You would think the RIAA could learn some common sense and verify their facts first, but I'm guessing they're too eager to try to preserve their dying cash cow (dead actually, if you want my opinion) and to scared that they'll lose it (again, already lost in my opinion) that they're not thinking. Oh well... all I can do is laugh all the way to the bank as I deposit the money I'm NOT spending on the drivel they want to push down our throats.

Anonymous said...

Further commenting as to Mike:

The actual rule, as quoted by the Plaintiffs is to twice dismiss "An action based on or including the SAME claim", NOT that the same defendant be named.

Plaintiffs in each of the cases must have believed that each of the suits were filed against the person they believed to be the person who they accuse of copyright violations. The fact that suit # 2 and suit # 3 actually was filed by accident against the father does NOT change the fact that the action was filed in regard to the SAME claim.

I think most of the RIAA's points will be dissected in the Defendant's Reply.

Why does the RIAA get away with not amending their first John Doe Suit to name the actual Defendant, as soon as it becomes Known? The Plaintiffs statement seems to imply the suit just sat there for a while before they dismissed it. Could it be that they dismissed right before the time the Court would dismiss on its own for lack of service of the Defendant?

It would seem to me that the "Proper" way to sue would be to notify the Defendants during the first case. And, if it was determined the wrong venue was used, shouldnt the COURT transfer the case to the proper district?

Of course we know the likely reason why they do things the way they do is that the first suit is not really a true suit, but an information farming mission. I seem to remember one of the judges saying that it looked like a way to avoid filing fees. They seem to only come up with the second fee for those that have refused to settle with them.

They also seem to suggest they should get a free pass because they added additional record company plaintiffs in the last case filed. They have a point there, but the solution is not to allow the case to continue as-is. The solution is to strke all but the newly added record company plaintiffs from the case.

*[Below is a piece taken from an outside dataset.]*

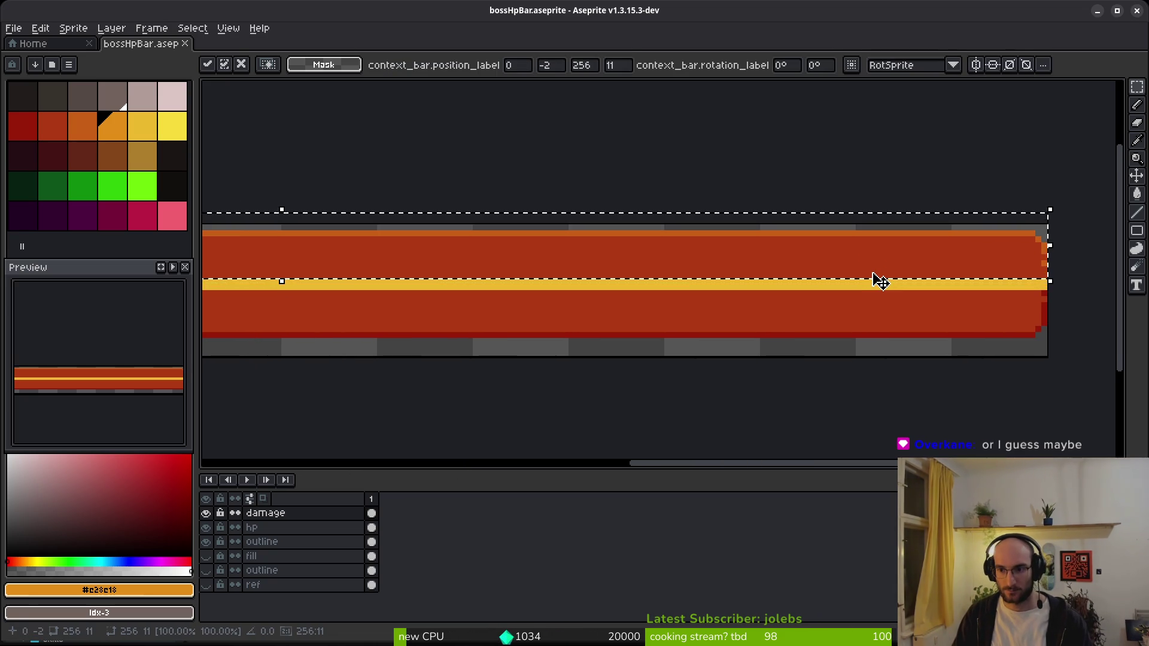
key(ctrl+d)
- Select and deselect the bar's lower half, then save bossHpBar.aseprite
scroll(905, 293, down, 1)
scroll(876, 293, left, 2)
drag(772, 330, 721, 335)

Of course, I would guess that action would very much weaken their case. I say that because I am sure the original plaintiffs are the ones that they the best evidence such as actual copies of the downloaded songs. My guess is the evidence against the newly added plaintiffs is not as strong. Otherwise, they would have been part of the original suit.


Anonymous said...

They can't amend the doe/ex parte suits with the defendant's names, because they have no business being joined together and would end up being thrown out.

Anonymous said...

I appreciate the comments. I filed reply papers today on behalf of Mr. Kimmel, and addressed most of the points you guys have raised. Ray B. should have them up on his blog tomorrow; I would welcome any comments.